Ausland19. Juni 2021

Klassenkampf von unten

Schaffende in Italien beenden pandemiebedingtes Stillhalten. Alitalia-Beschäftigte legten Luftverkehr lahm

von Gerhard Feldbauer

Zum wiederholten Male streikten am Freitag die rund Zehntausend Beschäftigten der italienischen Fluggesellschaft Alitalia ab 14 Uhr für vier Stunden und legten den Flugverkehr lahm. Sie kämpfen um den Erhalt »ihres« Unternehmens, das den Forderungen der EU entsprechend von der Regierung in Rom liquidiert und in eine vor allem der deutschen Lufthansa und Air France bedienende, auf den Inlandsverkehr und auf Zubringerflüge reduziertes drittklassigen Unternehmen degradiert werden soll. Von derzeit noch rund 110 Flugzeugen sollen über die Hälfte von den Rollbahnen verschwinden, fast zwei Drittel der noch 10.000 Beschäftigten sollen auf die Straße gesetzt werden.

Die Regierung beabsichtige, Alitalia »zu zerreißen, um sie an große ausländische Unternehmen zu verkaufen«, schrieb das kommunistische Internetportal »Contropiano«. Das »Opfer« werde gebracht, um EU-Kredite zu erhalten, doch würden ihm viele weitere Opfer folgen. Damit bestätige sich die Regierung von Mario Draghi als »eine der reaktionärsten und herrischsten in der republikanischen Geschichte Italiens«.

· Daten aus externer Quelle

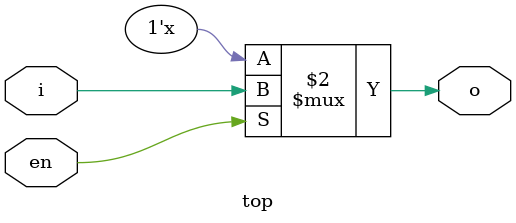
<source format=v>
module top(en, i, o);
    input en;
    input i;
    output reg o;

    always @(en or i)
        o <= (en)? i : 1'bZ;
endmodule

</source>
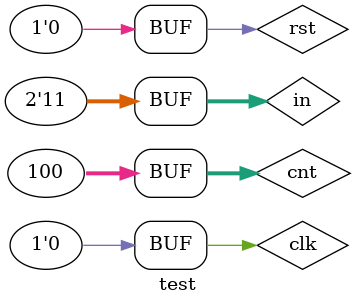
<source format=v>
module test;
	reg [1:0] in=2'd0;
	reg clk, rst;
	wire [3:0]out;	
	
	integer cnt=0;
	
	system S(.clk(clk), .rst(rst), .in(in), .out(out));
	
	initial begin
		rst=1'b1;#1 rst=1'b0;
		clk=1'd0;
		for(cnt=0; cnt<32'd100; cnt=cnt+1)begin
			if(cnt==32'd0) in=2'd0;
			else if(cnt==32'd25) in=2'd1;
			else if(cnt==32'd50) in=2'd2;
			else if(cnt==32'd75) in=2'd3;
			else in=in;
			clk=~clk;
			#1;
		end
	end
	
	initial begin
		$monitor("in:%b, out:%b, cnt:%d", in, out, cnt);
	end
	
	initial begin
		$dumpfile("test.vcd");
		$dumpvars;
	end	
endmodule
</source>
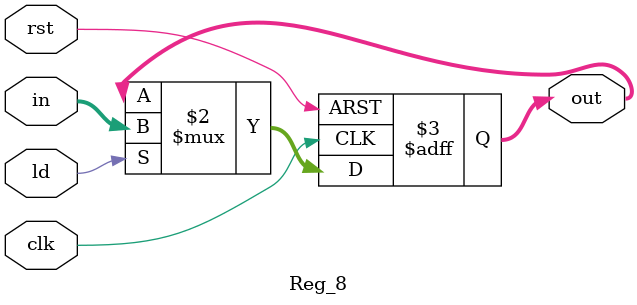
<source format=v>
`timescale 1ns/1ns

module Reg_8(input clk, rst, ld, input [7:0] in, output reg [7:0] out);
	always @(posedge clk, posedge rst) begin
		if(rst) begin
			out <= 8'b0;
		end else begin
			out <= ld ? in : out;
		end
	end
endmodule


</source>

Zu dem Ausstand hatten die Verkehrsgewerkschaften CGIL, CISL und UIL sowie die UGL Luftverkehr aufgerufen. Basisgewerkschaften wie USB, Si Cobas, Adl Cobas und Cub riefen zur Unterstützung »alle in unserem Land ansässigen ausländischen Fluggesellschaften und Mitarbeiter, Flughafenmanagement-, Abfertigungs- und Cateringunternehmen sowie alle saison- und prekär Schaffenden der Branche auf« sich an dem Ausstand zu beteiligen, berichtete die Nachrichtenagentur ANSA. Mit den Logistikern, die 24 Stunden die Arbeit niederlegten, beteiligten sich jene Träger, die während der Pandemie immer mehr gearbeitet und die Profite des Patronats in die Höhe getrieben haben. Ein Sektor, in dem die Verwertungskette einerseits die großen multinationalen Konzerne und andererseits die Konzerngenossenschaften erreicht, kommentierte die Linkspartei Potere al Poplo, die den Streik als »einen Tag, der die Wiederaufnahme des Klassenkampfs in unserem Land« charakterisiere.

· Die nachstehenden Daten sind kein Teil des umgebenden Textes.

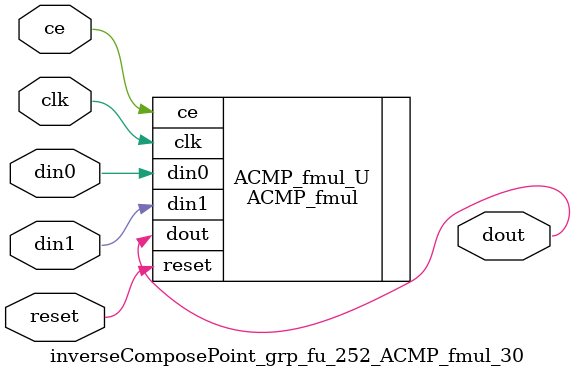
<source format=v>

`timescale 1 ns / 1 ps
module inverseComposePoint_grp_fu_252_ACMP_fmul_30(
    clk,
    reset,
    ce,
    din0,
    din1,
    dout);

parameter ID = 32'd1;
parameter NUM_STAGE = 32'd1;
parameter din0_WIDTH = 32'd1;
parameter din1_WIDTH = 32'd1;
parameter dout_WIDTH = 32'd1;
input clk;
input reset;
input ce;
input[din0_WIDTH - 1:0] din0;
input[din1_WIDTH - 1:0] din1;
output[dout_WIDTH - 1:0] dout;



ACMP_fmul #(
.ID( ID ),
.NUM_STAGE( 4 ),
.din0_WIDTH( din0_WIDTH ),
.din1_WIDTH( din1_WIDTH ),
.dout_WIDTH( dout_WIDTH ))
ACMP_fmul_U(
    .clk( clk ),
    .reset( reset ),
    .ce( ce ),
    .din0( din0 ),
    .din1( din1 ),
    .dout( dout ));

endmodule

</source>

In der Tat scheinen die Arbeiterkämpfe zu zeigen, daß sich die Arbeiter Italiens ihrer Kraft besinnen und das Stillhalten in der Pandemie beenden. Ausgangspunkt waren die »heißen Pfingsten«, als landesweite Proteste von mehr als 50 Organisationen und Persönlichkeiten der Linken die Auswirkungen der Politik der G20 und der Regierung des früheren EZB-Chefs Draghi während der Coronapandemie auf das Arbeits- und soziale Leben anprangerten. Es folgten die Streiks der Stahlarbeiter der ILVA-Werke von Taranto gegen die Umweltverschmutzung mit Dioxin mit über 400 Toten und zuletzt am Montag dieser Woche der von der USB Private Work Ports Coordination organisierte Streik in allen Häfen Italiens.

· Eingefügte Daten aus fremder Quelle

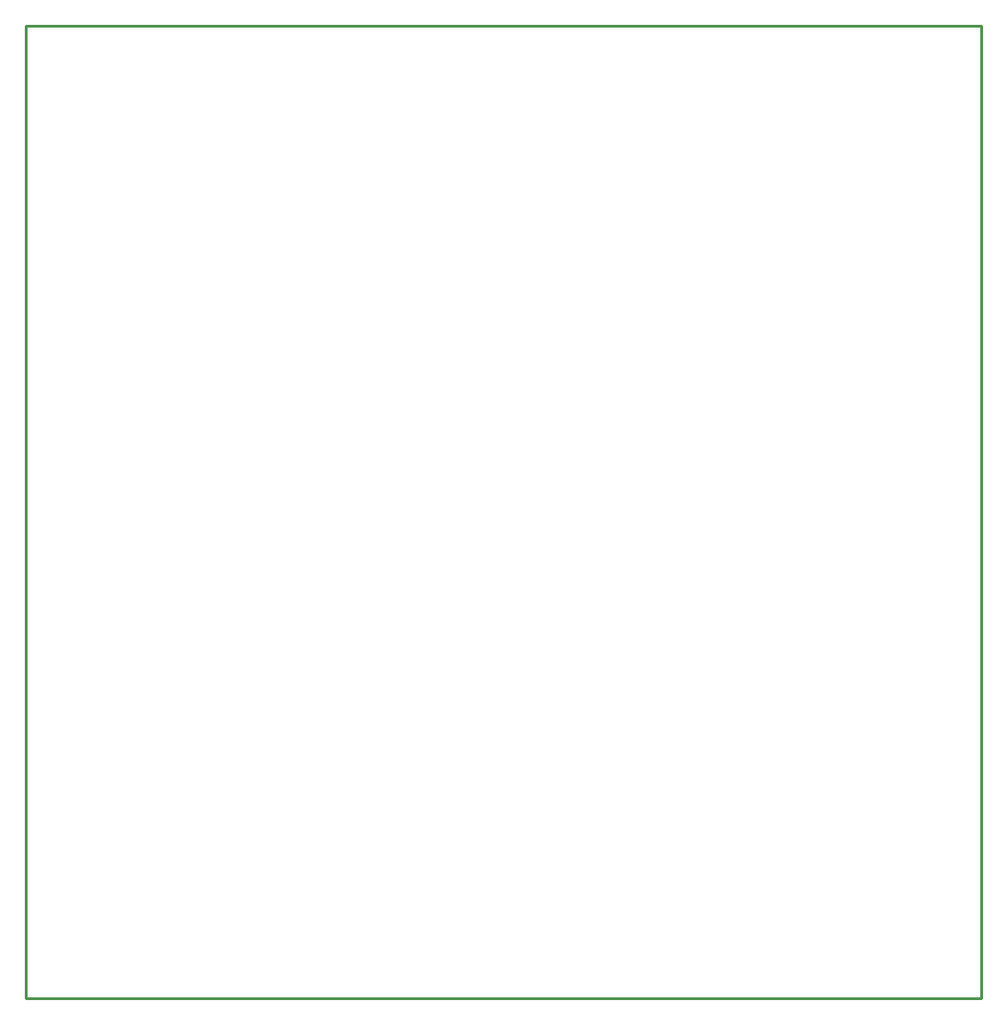
<source format=gbr>
G04 FreePCB MFC Application*
G04 Version: ÏëàòÔîðì 2.427*
G04 Author: niconson.com *
G04 WebSite: https://niconson.com/freepcb2 *
G04 Repositories: https://github.com/niconson *
G04 D:\Works\ÏëàòÔîðì íà ðóññêîì\Projects\Led\version-01\CAM(Driver-01)(11-20-2025)\Driver-01.BRD.gbr*

G04 Objects of panelization *
G04 êîíòóð ïëàòû layer *
G04 Scale: 100 percent, Rotated: No, Reflected: No *
%FSLAX26Y26*%
%MOIN*%
G04 êîíòóð ïëàòû *
G04 Rounded Rectangle Macro, params: W/2, H/2, R *
%AMRNDREC*
21,1,$1+$1,$2+$2-$3-$3,0,0,0*
21,1,$1+$1-$3-$3,$2+$2,0,0,0*
1,1,$3+$3,$1-$3,$2-$3*
1,1,$3+$3,$3-$1,$2-$3*
1,1,$3+$3,$1-$3,$3-$2*
1,1,$3+$3,$3-$1,$3-$2*%
G04 Rectangular Thermal Macro, params: W/4, H/4, TW/4, TC/4 *
%AMRECTHERM*
21,1,$1+$1-$3-$3-$4-$4,$2+$2-$3-$3-$4-$4-$4-$4,0-$1-$3-$4,0-$2-$3,0*
21,1,$1+$1-$3-$3-$4-$4-$4-$4,$2+$2-$3-$3-$4-$4,0-$1-$3,0-$2-$3-$4,0*
1,1,$4+$4+$4+$4,0-$1-$1+$4+$4,0-$2-$2+$4+$4*
1,1,$4+$4+$4+$4,0-$1-$1+$4+$4,0-$3-$3-$4-$4*
1,1,$4+$4+$4+$4,0-$3-$3-$4-$4,0-$2-$2+$4+$4*
21,1,$1+$1-$3-$3-$4-$4,$2+$2-$3-$3-$4-$4-$4-$4,0-$1-$3-$4,$2+$3,0*
21,1,$1+$1-$3-$3-$4-$4-$4-$4,$2+$2-$3-$3-$4-$4,0-$1-$3,$2+$3+$4,0*
1,1,$4+$4+$4+$4,0-$1-$1+$4+$4,$2+$2-$4-$4*
1,1,$4+$4+$4+$4,0-$1-$1+$4+$4,$3+$3+$4+$4*
1,1,$4+$4+$4+$4,0-$3-$3-$4-$4,$2+$2-$4-$4*
21,1,$1+$1-$3-$3-$4-$4,$2+$2-$3-$3-$4-$4-$4-$4,$1+$3+$4,0-$2-$3,0*
21,1,$1+$1-$3-$3-$4-$4-$4-$4,$2+$2-$3-$3-$4-$4,$1+$3,0-$2-$3-$4,0*
1,1,$4+$4+$4+$4,$1+$1-$4-$4,0-$2-$2+$4+$4*
1,1,$4+$4+$4+$4,$1+$1-$4-$4,0-$3-$3-$4-$4*
1,1,$4+$4+$4+$4,$3+$3+$4+$4,0-$2-$2+$4+$4*
21,1,$1+$1-$3-$3-$4-$4,$2+$2-$3-$3-$4-$4-$4-$4,$1+$3+$4,$2+$3,0*
21,1,$1+$1-$3-$3-$4-$4-$4-$4,$2+$2-$3-$3-$4-$4,$1+$3,$2+$3+$4,0*
1,1,$4+$4+$4+$4,$1+$1-$4-$4,$2+$2-$4-$4*
1,1,$4+$4+$4+$4,$1+$1-$4-$4,$3+$3+$4+$4*
1,1,$4+$4+$4+$4,$3+$3+$4+$4,$2+$2-$4-$4*%
%AMRECTHERM_45*
21,1,$1+$1+$1+$1,$2+$2+$2+$2-$4-$4-$4-$4-$4-$4-$4-$4-$4-$4-$3-$3,0,0,0*
21,1,$1+$1+$1+$1-$4-$4-$4-$4-$4-$4-$4-$4-$4-$4-$3-$3,$2+$2+$2+$2,0,0,0*
1,1,$4+$4+$4+$4,$1+$1-$4-$4,$2+$2-$4-$4-$4-$4-$4-$3*
1,1,$4+$4+$4+$4,$1+$1-$4-$4,0-$2-$2+$4+$4+$4+$4+$4+$3*
1,1,$4+$4+$4+$4,$1+$1-$4-$4-$4-$4-$4-$3,$2+$2-$4-$4*
1,1,$4+$4+$4+$4,0-$1-$1+$4+$4+$4+$4+$4+$3,$2+$2-$4-$4*
1,1,$4+$4+$4+$4,0-$1-$1+$4+$4,$2+$2-$4-$4-$4-$4-$4-$3*
1,1,$4+$4+$4+$4,0-$1-$1+$4+$4,0-$2-$2+$4+$4+$4+$4+$4+$3*
1,1,$4+$4+$4+$4,$1+$1-$4-$4-$4-$4-$4-$3,0-$2-$2+$4+$4*
1,1,$4+$4+$4+$4,0-$1-$1+$4+$4+$4+$4+$4+$3,0-$2-$2+$4+$4*%
%ADD10C,0.010000*%
G01*
G04 begin color: clBlack*
%LPD*%

G04 Objects of panelization *
D10*
X-787401Y-521653D02*
X2677165Y-521653D01*
X2677165Y3001968D01*
X-787401Y3001968D01*
X-787401Y-521653D01*

G04 ----------------------- Draw board outline (positive)*

G04 -------------- Draw Parts, Pads, Traces, Vias and Text (positive)*

G04 Draw traces*

G04 Draw Text*
M02*

</source>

Zum nächsten Schlachtfeld der sozialen Auseinandersetzungen werden die Kämpfe um die Fortsetzung der Entlassungssperre werden. Nach den Forderungen der Confindustria will Premier Draghi sie am 30. Juni auslaufen lassen. »Das bedeutet, daß Hunderttausende – manche Schätzungen sprechen von rund 600.000 Arbeitern – auf der Straße landen werden«, schrieb »Contropiano«. Es werde »eine explosionsartige Zunahme der wirtschaftlichen und sozialen Not, die zu den Millionen prekär beschäftigten Schaffenden, die bereits während der Pandemie ihren Arbeitsplatz verloren haben, hinzukommen.« Dagegen haben CGIL, CISL und UIL für den 26. Juni gemeinsam zu drei nationalen Demonstrationen in Turin, Florenz und Bari aufgerufen, um eine Verlängerung mindestens bis zum 31. Oktober durchzusetzen. Hinzukommen müßten eine Reform der sozialen Sicherungsnetze und eine aktive Beschäftigungspolitik. Laut ANSA wird CGIL-Generalsekretär Maurizio Landini in Turin, Luigi Sbarra (CISL) in Florenz und Pierpaolo Bombardieri (UIL) in Bari sprechen.